沖田は滅多にメールをしない。少なくとも、山崎は数えるほどしか受信したことはない。それが今日、珍しいことに沖田からメールが来た。今日の山崎は非番だが沖田は勤務中のはずで、またサボってるのかなぁ、と思って来たメールを見てみれば
【むかえにきて】
と、書いてあった。ひらがなで。
それが妙に可愛くて、自分にメールが来たことが何故だか嬉しくて、山崎はひどく機嫌がいい。

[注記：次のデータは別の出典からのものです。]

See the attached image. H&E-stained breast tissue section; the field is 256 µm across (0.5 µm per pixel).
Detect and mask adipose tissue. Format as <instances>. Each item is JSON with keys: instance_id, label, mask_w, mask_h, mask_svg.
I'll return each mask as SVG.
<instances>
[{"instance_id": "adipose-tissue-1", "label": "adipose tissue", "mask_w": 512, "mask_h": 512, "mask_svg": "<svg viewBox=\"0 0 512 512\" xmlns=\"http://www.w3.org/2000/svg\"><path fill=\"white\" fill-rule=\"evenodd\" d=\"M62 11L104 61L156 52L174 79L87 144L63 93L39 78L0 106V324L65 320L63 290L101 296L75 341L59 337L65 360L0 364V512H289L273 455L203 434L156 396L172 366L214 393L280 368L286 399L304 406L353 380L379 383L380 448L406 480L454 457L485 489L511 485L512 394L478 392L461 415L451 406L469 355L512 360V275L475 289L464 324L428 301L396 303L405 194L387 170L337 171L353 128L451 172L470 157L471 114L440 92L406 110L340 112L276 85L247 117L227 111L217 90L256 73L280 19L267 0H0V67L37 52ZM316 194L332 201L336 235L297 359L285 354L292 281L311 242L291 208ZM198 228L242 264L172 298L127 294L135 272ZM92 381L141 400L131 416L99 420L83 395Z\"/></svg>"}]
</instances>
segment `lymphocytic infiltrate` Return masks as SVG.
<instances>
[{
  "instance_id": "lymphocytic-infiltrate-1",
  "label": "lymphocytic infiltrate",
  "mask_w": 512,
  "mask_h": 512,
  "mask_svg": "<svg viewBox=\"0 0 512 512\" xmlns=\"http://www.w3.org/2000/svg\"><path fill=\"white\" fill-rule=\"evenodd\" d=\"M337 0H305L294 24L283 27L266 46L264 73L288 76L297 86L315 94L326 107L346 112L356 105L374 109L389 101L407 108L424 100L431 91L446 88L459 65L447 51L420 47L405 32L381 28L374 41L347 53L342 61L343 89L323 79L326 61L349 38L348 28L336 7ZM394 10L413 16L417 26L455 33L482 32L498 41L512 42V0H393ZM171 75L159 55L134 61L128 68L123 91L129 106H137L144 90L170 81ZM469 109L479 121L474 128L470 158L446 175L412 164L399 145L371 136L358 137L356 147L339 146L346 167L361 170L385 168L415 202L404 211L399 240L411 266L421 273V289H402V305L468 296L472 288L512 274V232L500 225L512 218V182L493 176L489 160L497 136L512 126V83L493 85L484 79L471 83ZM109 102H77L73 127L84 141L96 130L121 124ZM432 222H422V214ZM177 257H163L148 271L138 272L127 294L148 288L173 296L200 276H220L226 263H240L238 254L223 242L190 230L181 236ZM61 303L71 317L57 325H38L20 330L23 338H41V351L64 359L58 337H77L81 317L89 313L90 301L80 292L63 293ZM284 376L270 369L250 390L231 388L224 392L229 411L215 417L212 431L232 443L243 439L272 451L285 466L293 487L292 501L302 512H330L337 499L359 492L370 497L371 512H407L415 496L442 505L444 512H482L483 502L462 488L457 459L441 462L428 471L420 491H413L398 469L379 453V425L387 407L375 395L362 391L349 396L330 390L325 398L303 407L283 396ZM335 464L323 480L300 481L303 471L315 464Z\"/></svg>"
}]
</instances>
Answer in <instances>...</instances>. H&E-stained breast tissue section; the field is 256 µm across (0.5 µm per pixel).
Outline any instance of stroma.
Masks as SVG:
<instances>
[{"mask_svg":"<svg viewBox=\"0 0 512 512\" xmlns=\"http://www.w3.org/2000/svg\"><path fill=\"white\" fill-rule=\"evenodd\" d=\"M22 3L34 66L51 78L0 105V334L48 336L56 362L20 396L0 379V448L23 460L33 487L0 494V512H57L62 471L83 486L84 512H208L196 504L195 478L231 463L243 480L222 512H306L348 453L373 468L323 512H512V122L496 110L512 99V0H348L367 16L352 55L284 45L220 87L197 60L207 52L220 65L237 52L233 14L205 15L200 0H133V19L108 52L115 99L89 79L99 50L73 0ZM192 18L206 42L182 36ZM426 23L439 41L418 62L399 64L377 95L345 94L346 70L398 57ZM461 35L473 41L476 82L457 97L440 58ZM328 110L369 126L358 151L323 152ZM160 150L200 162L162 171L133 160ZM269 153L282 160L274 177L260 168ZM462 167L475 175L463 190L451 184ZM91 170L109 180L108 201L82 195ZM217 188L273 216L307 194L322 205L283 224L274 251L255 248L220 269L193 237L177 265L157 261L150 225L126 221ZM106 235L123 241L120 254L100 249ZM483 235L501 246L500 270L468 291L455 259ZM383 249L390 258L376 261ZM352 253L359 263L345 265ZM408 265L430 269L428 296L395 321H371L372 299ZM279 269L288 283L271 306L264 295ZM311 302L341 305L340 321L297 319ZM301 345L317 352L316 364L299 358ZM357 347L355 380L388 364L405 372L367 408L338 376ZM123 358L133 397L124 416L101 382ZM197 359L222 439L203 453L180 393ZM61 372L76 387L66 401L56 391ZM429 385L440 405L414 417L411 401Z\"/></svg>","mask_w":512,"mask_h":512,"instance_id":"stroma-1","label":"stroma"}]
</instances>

沖田が屯所を出たときには雨の降らない曇り空で、傘を持たずに出かけたから今立ち往生しているのだろうけれど、傘を差しても音のしないくらいの雨なら駆けて帰ることもできるだろうし、それ以前に一緒に見回りに行った人は? と思うのである。誰か一人くらい傘を持っているだろうし、頼んで入れてもらえばいい。コンビニで買ってもいい。今沖田が仕事をサボって一人でいるとして、屯所でだらだらしていた山崎を呼び出して傘を持って来させるよりもそれらの手段の方がずっと手軽でずっと早いはずだった。
けれど沖田がメールを寄越した。そのことが、山崎にはたまらなく嬉しい。にこにことしながら、跳ねるような足取りで沖田がいる場所に向かう。

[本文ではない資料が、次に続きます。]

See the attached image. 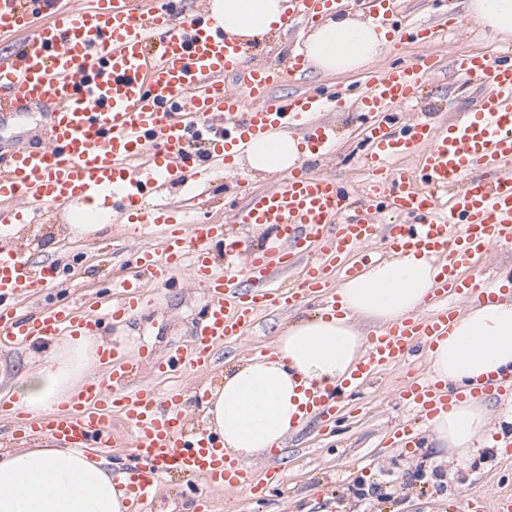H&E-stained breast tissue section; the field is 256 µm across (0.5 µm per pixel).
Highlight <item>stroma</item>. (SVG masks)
Listing matches in <instances>:
<instances>
[{
    "instance_id": "35a3bbf8",
    "label": "stroma",
    "mask_w": 512,
    "mask_h": 512,
    "mask_svg": "<svg viewBox=\"0 0 512 512\" xmlns=\"http://www.w3.org/2000/svg\"><path fill=\"white\" fill-rule=\"evenodd\" d=\"M455 9L458 22L449 29L439 47L440 68L424 88L415 105H399L400 121L406 122L434 113L451 118L471 109L481 91L477 80L453 75L454 55L482 52L497 56L506 43L470 18L465 0H406L404 23L434 24L443 21L447 9ZM310 30L306 27L281 29L251 41L250 53L264 62L279 57L289 45H303ZM424 53L420 43L408 41L399 49L386 51L356 72L327 75L308 69L297 83L275 85L271 94L279 98L310 89L325 88L338 93L359 87L371 71L416 63ZM323 120L335 123L338 144L327 159H312V167L349 185L365 189L369 174L359 156L364 147L363 132L350 112H326ZM50 121L47 107L36 105L17 116L0 121V154L13 149L45 144L44 129ZM245 178L250 190L272 186L276 177L239 167L237 176L213 174L205 200L186 215L188 222H222L239 209L244 199L237 184ZM84 207L74 204L36 223L18 225L10 243L25 250L35 261L57 262L63 274L43 294L29 298L24 307L35 311L56 300L78 299L88 294L107 297L112 277L129 267L137 252L161 251V232L138 229L123 223L105 201H98L99 227L81 232L73 227L75 216ZM206 294L188 269L167 275L151 285L138 314L120 323H102L99 336L117 332L132 336L135 351L147 348L157 353L189 344L197 324L205 314ZM306 309H273L260 315L249 333L218 348L211 370L187 372L181 381L186 389L219 382L226 368L245 363L257 352L270 350L280 331L309 318ZM44 339L9 350H0V390L18 394L22 376L35 369L36 355L47 348ZM415 361L378 375L359 399L358 412L340 418L333 430H321L306 421L288 434L276 458L260 456L250 462L255 481H263L270 461H277L286 490H274L267 499L256 500L247 491L221 487L203 488L201 482L179 472L170 473L151 512H198L196 492L212 502L214 512H469L472 492L490 493L512 474L505 456L484 452L467 466L445 460L429 437L412 446L394 440L397 424L411 414L397 400V389Z\"/></svg>"
}]
</instances>
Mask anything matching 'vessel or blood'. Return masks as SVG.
<instances>
[{"label": "vessel or blood", "mask_w": 512, "mask_h": 512, "mask_svg": "<svg viewBox=\"0 0 512 512\" xmlns=\"http://www.w3.org/2000/svg\"><path fill=\"white\" fill-rule=\"evenodd\" d=\"M0 0V38L18 37L0 56V117L32 103L52 106L44 147H21L0 168V348L32 337L95 331V302H63L19 317L15 301L56 281L59 266L33 262L4 244L7 228L25 211H51L79 200L112 198V210L129 224L165 231L162 254H137L134 271L120 283L109 315L120 321L142 304L146 288L191 259L194 277L207 288L203 321L191 348L147 351L141 362L173 375L206 369L214 350L240 338L264 310L314 306L339 315L334 277L349 279L374 259L373 245L391 255L431 256L436 266L438 309L377 327L341 384L308 393L306 408L320 420L338 416L349 395L410 355L426 353L447 336L461 307L512 296L506 286L472 278L496 245L512 244V51L497 61L472 53L454 57L455 72L477 78L478 104L461 117L434 123L415 120L394 127L393 106L417 98L438 63L437 29L405 25L401 0H369L374 24L390 39L407 38L426 49L419 63L375 71L356 94L270 95L283 75L307 70L303 53L291 50L281 64H257L236 41L202 15L175 16L155 0ZM337 0H288L292 19L316 21ZM234 85H227V78ZM349 105L368 126L362 159L370 189L359 193L299 163L271 188L248 194L244 207L223 224H187L166 207H149L159 186L201 176L192 156L210 171L234 167L251 139L273 130L298 131L312 156L331 154L334 125L317 120L328 102ZM248 226L273 229L272 244L251 248ZM299 269L293 287H277L279 272ZM106 382L86 383L61 409L15 422L17 433L52 436L90 451L118 443L112 416L131 429L132 461L124 469L128 512H146L166 475L180 471L227 489L250 488L261 496L247 465L228 460L206 432H189L180 388L157 393L139 382L141 362L102 353ZM399 399L423 420L433 419L462 388L421 374L403 385Z\"/></svg>", "instance_id": "1"}]
</instances>
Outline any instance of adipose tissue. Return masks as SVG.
<instances>
[{"mask_svg": "<svg viewBox=\"0 0 512 512\" xmlns=\"http://www.w3.org/2000/svg\"><path fill=\"white\" fill-rule=\"evenodd\" d=\"M286 0H212L210 15L225 36L249 40L280 28ZM467 12L500 38L512 37V0H467ZM384 32L350 15L327 17L304 45L309 65L326 73L360 70L387 49ZM301 143L271 134L249 145L245 160L259 172L295 166ZM436 272L423 256L380 261L337 289L339 317L300 320L277 336L268 353L225 371L204 402L208 432L224 450L241 460L281 446L304 415L305 389L314 383H338L352 370L363 337L352 319L380 324L399 321L426 305ZM100 337H62L27 374L20 389L25 410L42 414L70 400L90 379ZM435 380L476 386L512 369V302L470 306L447 337L428 353ZM487 408L482 397L467 396L440 412L428 430L430 439L465 464L492 446L486 435ZM111 464L51 438L30 447L0 451V512H126V492L113 479Z\"/></svg>", "mask_w": 512, "mask_h": 512, "instance_id": "adipose-tissue-1", "label": "adipose tissue"}]
</instances>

どこそこにいるから迎えに来い、と最初から電話をかけてくればいいものを、むかえにきて、とメールを寄越した。どこですか? と返信すれば、そこでようやく場所を教えてくれた。
自分がメールに気付かなかったらどうするつもり。そのときはきっと、誰かの傘を借りるなり奪うなりビニール傘を買うなり濡れて帰るなり、しただろう。
むかえにきて。それは、沖田の小さなワガママで、珍しく遠慮がちなそれがひどくおかしくて、楽しい。ああもう好きだなあ、と、本人の顔を見てはなかなか言えないことをするりと思う。ああ、もう。いつも顔を見て苦しくなるような泣きたくなるような、戸惑ってしまうような「好き」ではなくて、溢れるように楽しいくらいの気持ちで、好きだなあと思う。

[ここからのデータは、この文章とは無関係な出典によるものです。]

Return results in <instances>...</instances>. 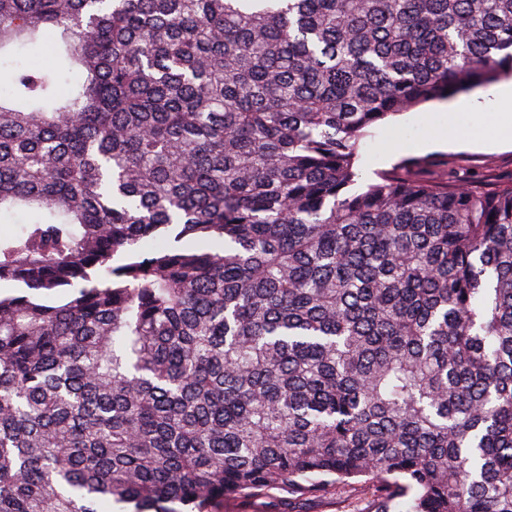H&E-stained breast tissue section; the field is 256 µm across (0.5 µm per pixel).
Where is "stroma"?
Wrapping results in <instances>:
<instances>
[{"label": "stroma", "instance_id": "1", "mask_svg": "<svg viewBox=\"0 0 512 512\" xmlns=\"http://www.w3.org/2000/svg\"><path fill=\"white\" fill-rule=\"evenodd\" d=\"M467 133L471 124L466 114L436 101L398 116L395 121L371 129L361 148L364 180L381 171L411 161L412 174L427 178H462L479 185L512 178V141L499 145H471L445 150H420L416 144L431 134L449 129ZM372 491L352 485L322 498L288 502L285 493L272 492L257 500L227 497L216 502L212 512H370Z\"/></svg>", "mask_w": 512, "mask_h": 512}]
</instances>
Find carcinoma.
I'll return each mask as SVG.
<instances>
[{
    "label": "carcinoma",
    "instance_id": "cac0c4a2",
    "mask_svg": "<svg viewBox=\"0 0 512 512\" xmlns=\"http://www.w3.org/2000/svg\"><path fill=\"white\" fill-rule=\"evenodd\" d=\"M49 33L83 79L0 62V512H512V180L359 169L512 79V0H0ZM288 494L272 491L257 500L227 497L211 512H364L372 508V491L366 485H351L322 498H307L288 506Z\"/></svg>",
    "mask_w": 512,
    "mask_h": 512
}]
</instances>
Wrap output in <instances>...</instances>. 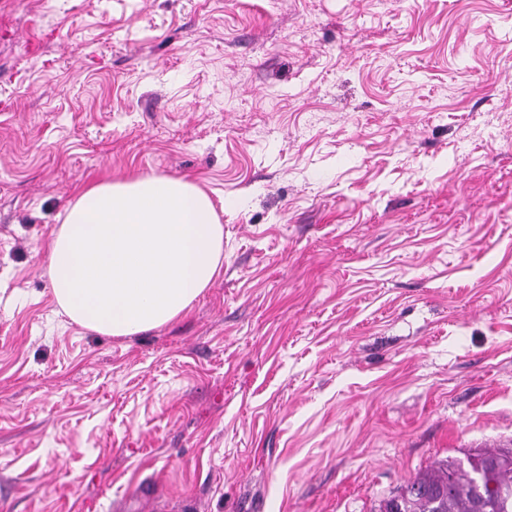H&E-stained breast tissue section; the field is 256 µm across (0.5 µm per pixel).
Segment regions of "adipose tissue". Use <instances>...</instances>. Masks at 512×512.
<instances>
[{"label":"adipose tissue","mask_w":512,"mask_h":512,"mask_svg":"<svg viewBox=\"0 0 512 512\" xmlns=\"http://www.w3.org/2000/svg\"><path fill=\"white\" fill-rule=\"evenodd\" d=\"M224 226L191 179L138 175L85 188L52 241L51 291L81 327L133 336L172 323L209 288Z\"/></svg>","instance_id":"adipose-tissue-1"}]
</instances>
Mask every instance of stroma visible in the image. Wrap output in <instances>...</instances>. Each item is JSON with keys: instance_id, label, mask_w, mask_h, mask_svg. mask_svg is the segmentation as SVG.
<instances>
[{"instance_id": "35a3bbf8", "label": "stroma", "mask_w": 512, "mask_h": 512, "mask_svg": "<svg viewBox=\"0 0 512 512\" xmlns=\"http://www.w3.org/2000/svg\"><path fill=\"white\" fill-rule=\"evenodd\" d=\"M193 178L212 285L62 314L94 179ZM512 448V0H0V512H377Z\"/></svg>"}]
</instances>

ふわふわと笑いながら、曲がり角。駄菓子屋の軒下で膝を抱えて、その人は待っていた。
「沖田さん!」
「おお、山崎ィ。待ちくたびれたぜィ」
「はは、すみません」
顔をあげて、こちらを見て、沖田が嬉しそうに笑ったのが分かって山崎の頬は更に緩む。立ち上がった沖田に持っていた傘を渡した。ら、
「…………」
「……あれ?」
「…………」
「…え、沖田さん?」
「…………はぁ」
深い溜息を吐かれて、わけがわからず山崎は慌てた。
「え、え、何で? これ沖田さんの傘ですよね?」
「そうです、そうです、合ってまさァ。……じゃあ、帰りましょうかね」
「え、あ、はい。…えーと……」
帰りましょう、と言っておきながらなかなか傘を開こうとしない沖田を山崎は戸惑いながら見つめる。傘。持ってきた傘は確かに沖田の傘で、間違いがなくて、迎えに来いと言われたから傘を持ってきて、それで。
そこまで考えて、ぴんと思い至った。
「あ、ああ!」
「……何」
「いや、……うん。沖田さん、よかったら、俺の傘に入りますか?」
笑いを噛み殺しながら聞けば、沖田は少し拗ねたような顔をする。それから軽く溜息を吐いて、狭いけど我慢してあげまさァ、と言いながら、山崎の傘をするりと奪った。
最初からこの人、それがしたかったんだなぁ、と気付いておかしい。今日の沖田は何から何まで珍しくて、それが山崎には嬉しくてたまらない。
軽くなりそうな足取りを懸命に抑えて、こちら側に傘を差し出す沖田の肩がなるべく濡れないようにと、距離を縮める。
「沖田さん」
「何ですかィ」
「大好きです」
口にしたくてたまらず、へへ、と笑いながら言えば、帰ってくるのは絶句。それもまた、嬉しくて、勝ったような気分で山崎はくすくすと笑った。
雨の日は、嬉しくても悲しくても楽しくても寂しくても、いつもと違う不思議な感じ。
隣の人が片手に持った閉じられたままの傘を見て、もう一度山崎は、だいすきです、と呟いた。